WORK TO COMPLETE.
Please pull out the lines below, from the start of the rows through the line containing "12:00-15:59", and reproduce them word for word without the pictures.

Chart-based quiz rows:
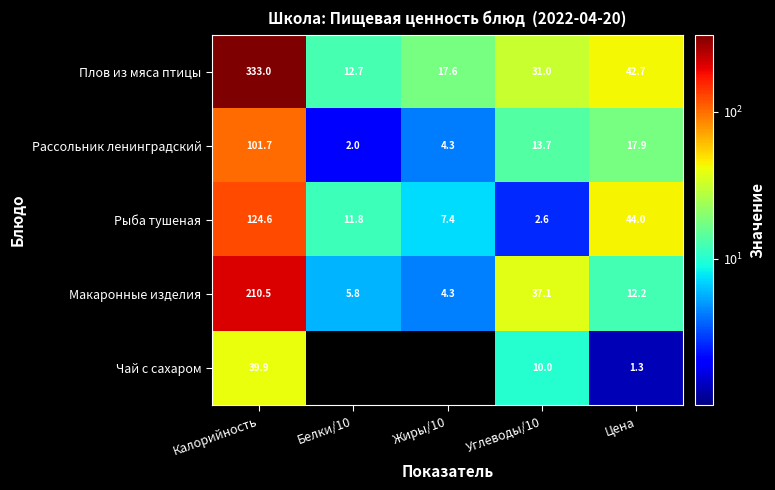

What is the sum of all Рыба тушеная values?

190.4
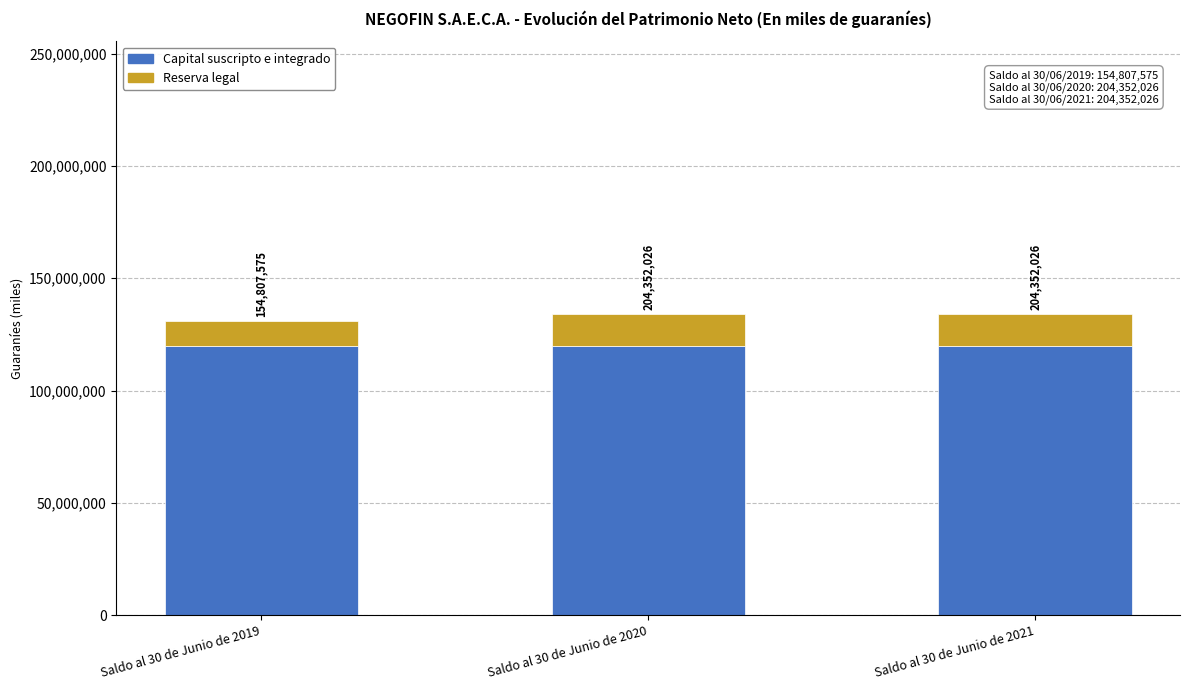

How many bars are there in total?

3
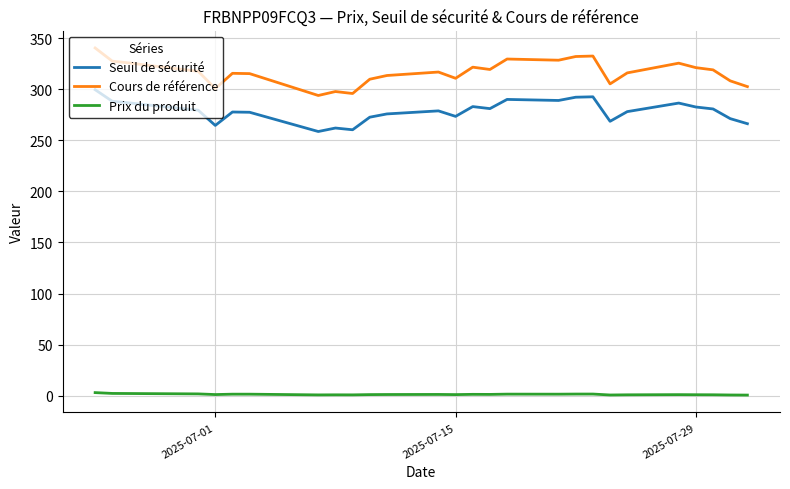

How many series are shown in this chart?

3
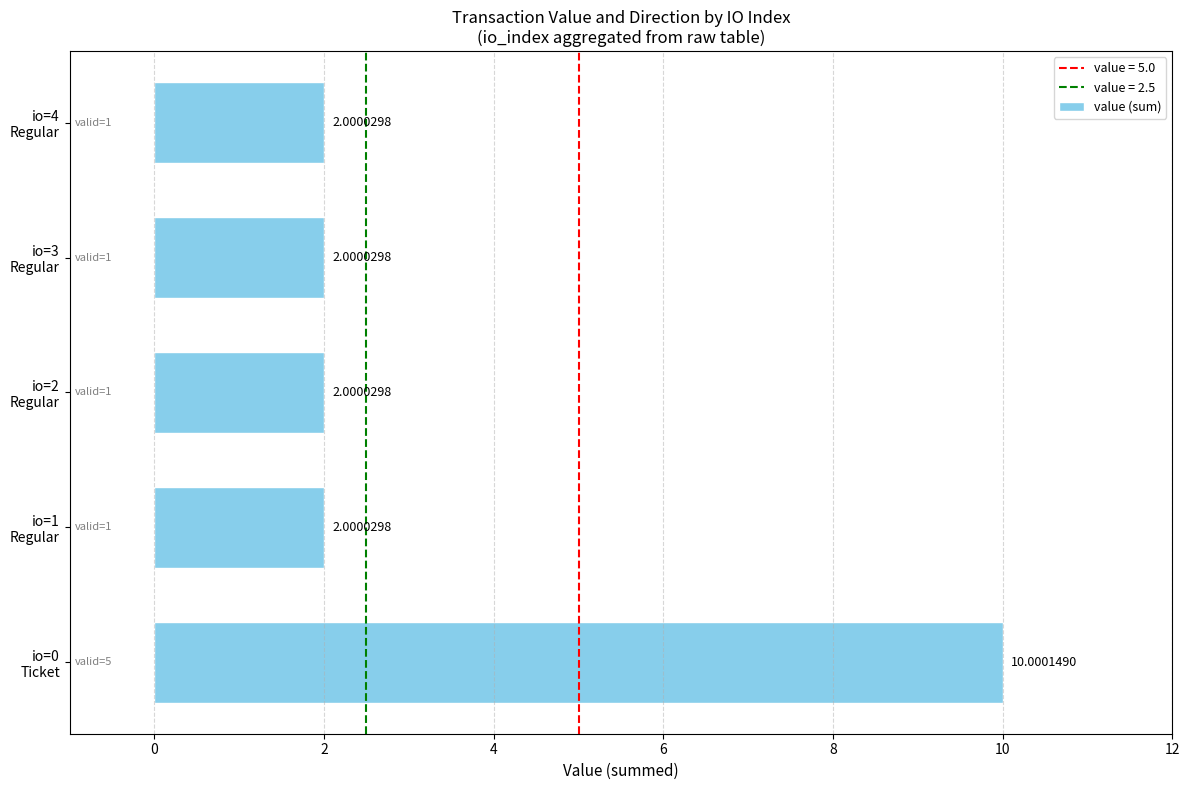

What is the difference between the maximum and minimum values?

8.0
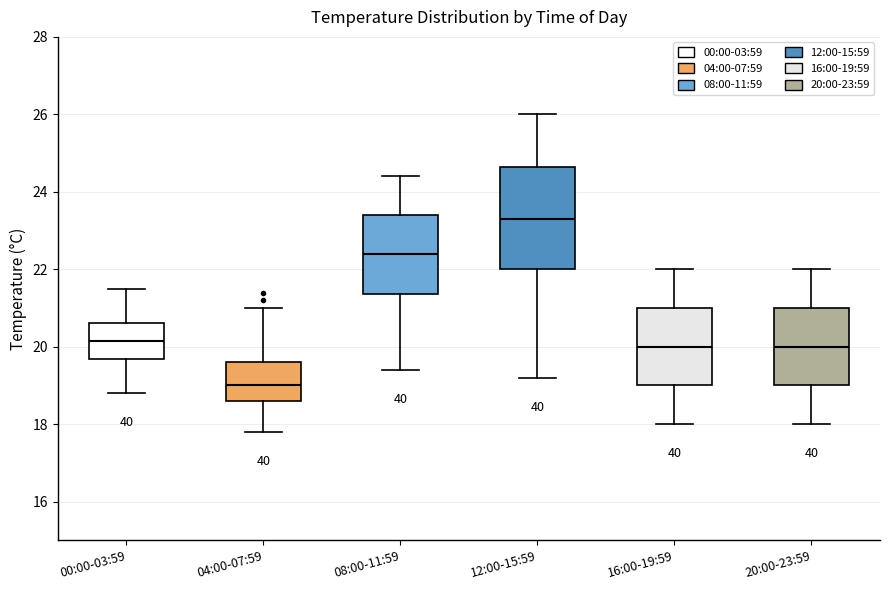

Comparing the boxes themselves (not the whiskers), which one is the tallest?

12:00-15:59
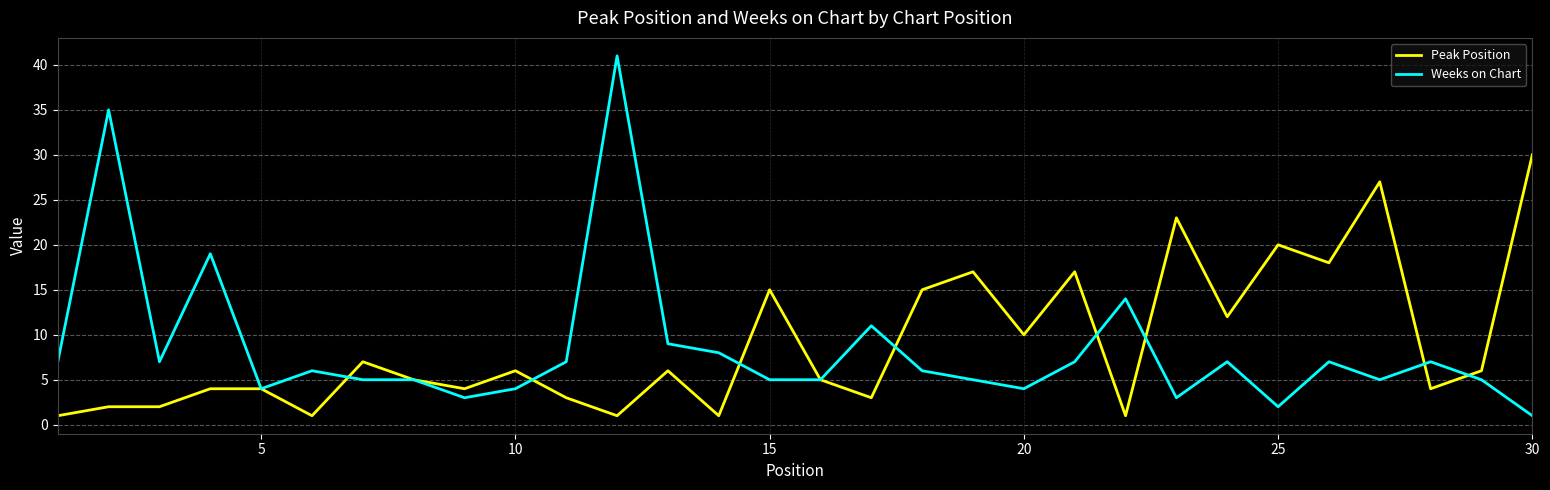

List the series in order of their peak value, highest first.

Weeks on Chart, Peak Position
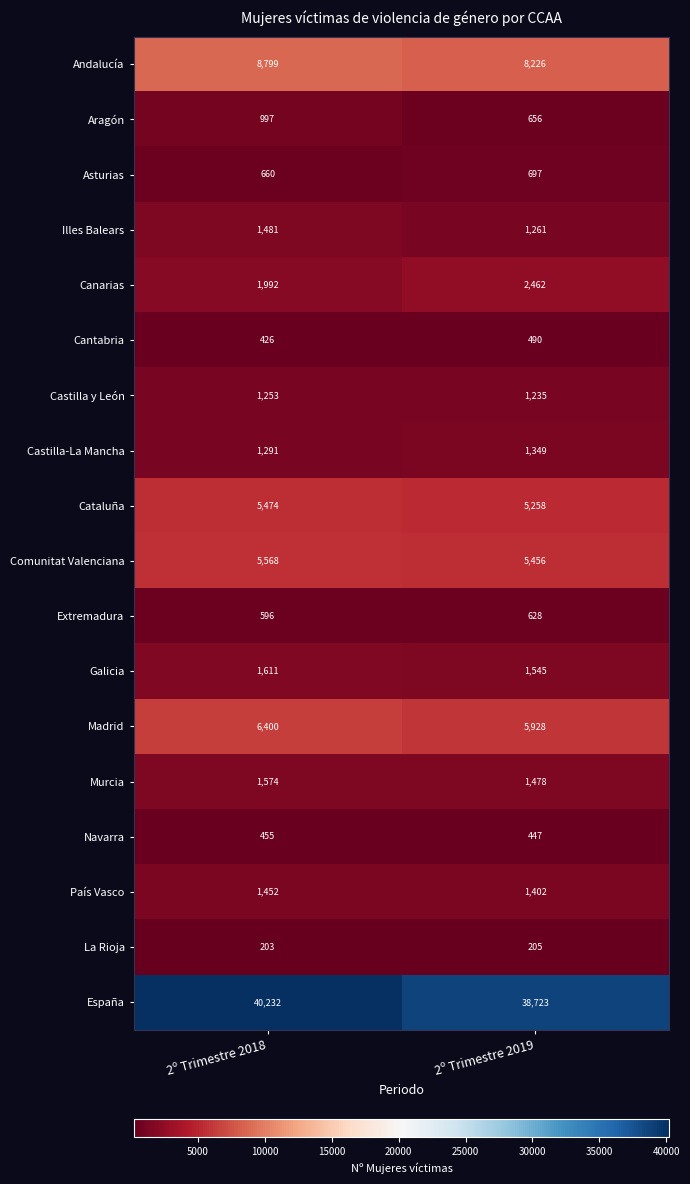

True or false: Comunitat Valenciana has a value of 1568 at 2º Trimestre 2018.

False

SOLUTION FOR THIS PROBLEM.
What is the sum of all Рыба тушеная values?

190.4

How many bars are there in total?

3

How many series are shown in this chart?

3

What is the difference between the maximum and minimum values?

8.0

Comparing the boxes themselves (not the whiskers), which one is the tallest?

12:00-15:59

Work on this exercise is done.